What you will do:
1 > Answer these questions about the passage on Engagers below, each in a few words.
(a) What do Engagers often find in the pursuit of winning an argument?
(b) What two things does the passage say an Engager can add to his repertoire?
(c) In the repeating game, what does the kid do when you try to walk away?
2 > Continue the passage on Engagers below, starting right after its last sentence.

Document text:
━━━━━━━━━━

Like the Avoiders, Engagers are also ruled by anxiety and fear, but instead of retreating, they push back in anger, insistent on never allowing anyone to hurt them again. Even the smallest slights can be viewed as interrogations, challenges, or debates. And while not all Engagers are violent or abusive, they are all stubborn and find compromise dangerous to their egos. They often insist on being right, have a strong allegiance to what is “true,” and frequently rely on logic to prove their point. This provides them with an almost impenetrable armor of force of will, moral superiority, and razor-sharp insight that is devoid of emotion.

Unlike the Avoiders, however, they are not uncomfortable standing in the gale of conflict. They often feed off of the energy and find an adrenaline rush in the pursuit of winning (not resolving) the argument. To bend, like the Avoiders, would be an extreme act of vulnerability, even if it did not suggest a retreat. It is often perceived as threatening future harm to their selves and often hinders them from learning the art of picking one’s battles.

THE GOOD NEWS IS … If an Engager can learn to add wisdom and selfless love to his repertoire, he can learn to discern which conflicts require engaging as well as how to resolve conflicts with his partner in an intimate, caring, and mutually beneficial way. Stubbornness, truth, and logic can be great tools but only create masterpieces in the hands of someone who is protecting his relationship more than himself.



Remember that kid in your elementary school (or maybe in your home) who loved to play the repeating game? You’d say something. They’d parrot it back. You’d say, “Stop copying me!” They’d say, “Stop copying me!” You’d try ignoring them and walk away. But the little thespian would just follow you and mimic your walk.

━━━━━━━━━━

Records shown:
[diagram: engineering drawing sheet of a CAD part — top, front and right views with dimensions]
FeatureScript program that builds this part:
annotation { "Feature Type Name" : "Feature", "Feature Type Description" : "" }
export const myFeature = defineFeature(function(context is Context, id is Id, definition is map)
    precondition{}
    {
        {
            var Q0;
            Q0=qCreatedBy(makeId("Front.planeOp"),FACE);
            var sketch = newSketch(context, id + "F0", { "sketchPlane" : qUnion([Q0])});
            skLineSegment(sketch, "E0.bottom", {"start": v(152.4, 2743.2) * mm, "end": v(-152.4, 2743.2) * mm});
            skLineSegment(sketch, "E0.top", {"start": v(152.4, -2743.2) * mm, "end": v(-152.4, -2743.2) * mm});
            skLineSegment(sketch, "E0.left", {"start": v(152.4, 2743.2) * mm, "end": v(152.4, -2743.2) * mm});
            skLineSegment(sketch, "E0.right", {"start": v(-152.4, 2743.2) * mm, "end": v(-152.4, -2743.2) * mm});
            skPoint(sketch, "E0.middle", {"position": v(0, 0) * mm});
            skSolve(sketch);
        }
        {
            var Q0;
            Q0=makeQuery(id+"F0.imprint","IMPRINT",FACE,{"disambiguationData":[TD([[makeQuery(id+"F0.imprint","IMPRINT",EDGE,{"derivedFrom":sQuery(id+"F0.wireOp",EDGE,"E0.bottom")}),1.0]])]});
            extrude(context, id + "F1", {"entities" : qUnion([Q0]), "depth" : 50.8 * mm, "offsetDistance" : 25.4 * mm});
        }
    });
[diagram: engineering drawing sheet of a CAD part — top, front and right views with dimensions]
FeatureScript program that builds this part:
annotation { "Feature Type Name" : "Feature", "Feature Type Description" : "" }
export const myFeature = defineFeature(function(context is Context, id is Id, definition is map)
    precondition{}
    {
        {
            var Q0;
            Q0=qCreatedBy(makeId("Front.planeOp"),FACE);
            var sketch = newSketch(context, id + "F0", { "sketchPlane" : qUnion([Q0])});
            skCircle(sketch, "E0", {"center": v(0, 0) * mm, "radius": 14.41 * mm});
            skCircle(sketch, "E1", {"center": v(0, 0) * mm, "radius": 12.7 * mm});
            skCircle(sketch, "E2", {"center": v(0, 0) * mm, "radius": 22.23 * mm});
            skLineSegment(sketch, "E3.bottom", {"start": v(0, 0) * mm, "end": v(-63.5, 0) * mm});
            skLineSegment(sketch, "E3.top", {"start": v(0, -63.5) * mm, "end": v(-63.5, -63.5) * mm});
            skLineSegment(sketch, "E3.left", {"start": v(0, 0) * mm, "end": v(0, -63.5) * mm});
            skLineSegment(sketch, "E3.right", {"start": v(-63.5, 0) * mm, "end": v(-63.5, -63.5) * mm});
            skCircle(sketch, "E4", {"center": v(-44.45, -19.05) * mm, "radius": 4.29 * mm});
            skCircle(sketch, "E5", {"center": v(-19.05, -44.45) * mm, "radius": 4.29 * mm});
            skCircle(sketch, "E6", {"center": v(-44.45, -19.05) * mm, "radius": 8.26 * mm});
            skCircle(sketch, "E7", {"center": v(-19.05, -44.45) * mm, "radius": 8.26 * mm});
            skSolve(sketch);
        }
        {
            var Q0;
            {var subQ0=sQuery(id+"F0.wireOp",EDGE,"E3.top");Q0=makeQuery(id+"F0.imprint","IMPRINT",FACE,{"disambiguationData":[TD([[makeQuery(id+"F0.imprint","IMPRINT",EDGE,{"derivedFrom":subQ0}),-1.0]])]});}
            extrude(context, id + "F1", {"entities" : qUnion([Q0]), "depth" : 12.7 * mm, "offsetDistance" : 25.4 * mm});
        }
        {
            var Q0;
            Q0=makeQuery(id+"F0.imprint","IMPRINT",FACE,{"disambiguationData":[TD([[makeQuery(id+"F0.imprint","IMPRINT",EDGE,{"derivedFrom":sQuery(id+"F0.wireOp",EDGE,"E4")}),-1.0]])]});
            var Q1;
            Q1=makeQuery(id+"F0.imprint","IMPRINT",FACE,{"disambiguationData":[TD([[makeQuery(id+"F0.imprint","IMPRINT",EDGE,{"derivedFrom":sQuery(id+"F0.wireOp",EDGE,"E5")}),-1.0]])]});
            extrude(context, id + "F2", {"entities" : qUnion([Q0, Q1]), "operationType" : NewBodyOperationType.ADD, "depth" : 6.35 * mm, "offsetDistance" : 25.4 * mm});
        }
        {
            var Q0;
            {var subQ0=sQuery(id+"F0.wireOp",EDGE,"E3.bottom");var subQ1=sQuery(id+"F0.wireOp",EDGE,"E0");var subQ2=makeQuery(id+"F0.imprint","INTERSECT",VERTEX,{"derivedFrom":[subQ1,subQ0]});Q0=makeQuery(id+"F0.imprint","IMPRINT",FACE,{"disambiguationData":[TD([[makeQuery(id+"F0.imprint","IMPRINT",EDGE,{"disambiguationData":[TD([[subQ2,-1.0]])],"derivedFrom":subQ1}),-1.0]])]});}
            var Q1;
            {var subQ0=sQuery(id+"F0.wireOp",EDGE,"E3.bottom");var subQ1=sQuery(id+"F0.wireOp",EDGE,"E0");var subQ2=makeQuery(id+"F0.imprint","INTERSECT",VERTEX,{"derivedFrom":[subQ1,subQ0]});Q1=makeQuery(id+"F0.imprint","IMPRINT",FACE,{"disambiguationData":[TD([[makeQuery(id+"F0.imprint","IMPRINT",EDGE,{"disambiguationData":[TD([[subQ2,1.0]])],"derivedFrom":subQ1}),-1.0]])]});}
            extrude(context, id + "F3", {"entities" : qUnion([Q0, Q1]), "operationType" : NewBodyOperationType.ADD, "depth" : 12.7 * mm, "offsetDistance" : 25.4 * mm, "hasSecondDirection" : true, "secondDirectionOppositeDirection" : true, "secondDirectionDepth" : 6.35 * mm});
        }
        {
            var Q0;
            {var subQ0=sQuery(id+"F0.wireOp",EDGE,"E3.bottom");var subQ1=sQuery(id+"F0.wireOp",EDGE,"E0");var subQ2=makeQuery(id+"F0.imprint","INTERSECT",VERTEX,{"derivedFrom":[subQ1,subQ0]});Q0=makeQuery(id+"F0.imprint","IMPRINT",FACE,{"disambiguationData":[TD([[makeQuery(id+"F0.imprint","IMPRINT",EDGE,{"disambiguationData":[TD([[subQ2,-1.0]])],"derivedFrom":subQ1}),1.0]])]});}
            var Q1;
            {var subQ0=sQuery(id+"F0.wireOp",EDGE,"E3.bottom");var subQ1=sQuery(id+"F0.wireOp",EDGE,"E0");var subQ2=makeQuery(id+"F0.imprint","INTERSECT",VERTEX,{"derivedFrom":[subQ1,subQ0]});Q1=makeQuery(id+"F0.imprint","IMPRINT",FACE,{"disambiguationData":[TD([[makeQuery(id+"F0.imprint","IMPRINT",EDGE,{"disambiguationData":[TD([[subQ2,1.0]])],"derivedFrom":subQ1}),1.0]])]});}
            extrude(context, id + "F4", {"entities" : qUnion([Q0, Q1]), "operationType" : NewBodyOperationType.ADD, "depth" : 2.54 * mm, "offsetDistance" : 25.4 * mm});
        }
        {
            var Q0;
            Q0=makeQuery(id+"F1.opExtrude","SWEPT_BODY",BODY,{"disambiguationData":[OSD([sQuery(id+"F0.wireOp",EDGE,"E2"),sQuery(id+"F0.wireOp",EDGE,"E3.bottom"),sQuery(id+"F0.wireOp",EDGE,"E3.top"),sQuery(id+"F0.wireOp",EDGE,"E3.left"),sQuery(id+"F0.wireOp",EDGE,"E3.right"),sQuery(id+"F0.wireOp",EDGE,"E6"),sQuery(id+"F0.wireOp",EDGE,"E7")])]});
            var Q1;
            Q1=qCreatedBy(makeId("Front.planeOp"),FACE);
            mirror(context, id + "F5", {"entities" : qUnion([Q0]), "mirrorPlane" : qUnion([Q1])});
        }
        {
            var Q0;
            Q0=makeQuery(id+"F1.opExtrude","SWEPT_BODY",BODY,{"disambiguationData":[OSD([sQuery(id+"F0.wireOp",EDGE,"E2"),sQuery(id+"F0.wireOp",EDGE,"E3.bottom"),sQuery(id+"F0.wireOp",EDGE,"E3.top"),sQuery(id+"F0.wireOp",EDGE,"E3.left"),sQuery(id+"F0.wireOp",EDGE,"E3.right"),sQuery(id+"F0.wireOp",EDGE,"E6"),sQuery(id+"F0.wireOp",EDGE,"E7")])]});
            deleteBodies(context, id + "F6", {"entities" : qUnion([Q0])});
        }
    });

━━━━━━━━━━

Answers to this exercise:
1 >
(a) An adrenaline rush.
(b) Wisdom and selfless love.
(c) Follows you and mimics your walk.

2 >
Yeah. You remember him now, don’t you? (It was usually a “him,” wasn’t it?)

That was the kid who annoyed you so severely you felt forced to choose between pulling your hair out or pounding him into submission.

Well, that little kid was your first introduction to what it is like to live with a Persister.

Ironically, the Persister could also be called the Shapeshifter, because he has three potential ways of expressing himself and he can be any one of the following, depending on the situation.

First, a Persister can be the person who latches onto an argument like a bulldog. Once their strong jaws have tasted the blood of an argument, they refuse to let go. You may try to walk away or to defuse the conversation, but like the child who mimicked you, this type of Persister always equates victory with having the last word. They perceive the point vs counterpoint exchange in a conflict as a battle for authority or power. Perhaps more than any other style, this person hates to concede anything in a conflict. Such an act would level the invisible balance that holds each person’s comments and would create an equality between the two people that this Persister cannot abide. In his/her mind, the clearest path to victory is to state “one more thing,” which sways the balance in their direction but often frustrates their partner to madness. As the partner tries to leave the room, the Persister will often follow them from one place to another (even via texting, if the partner has temporarily left the home) and hurl departing comments like spears. After they’ve calmed down this type usually recognizes their mistakes and switches from persisting towards winning to persisting towards reconciliation. But in the time it takes for this to occur, their partner has erected a wall around their heart, making the process of reconciliation both laborious and demanding.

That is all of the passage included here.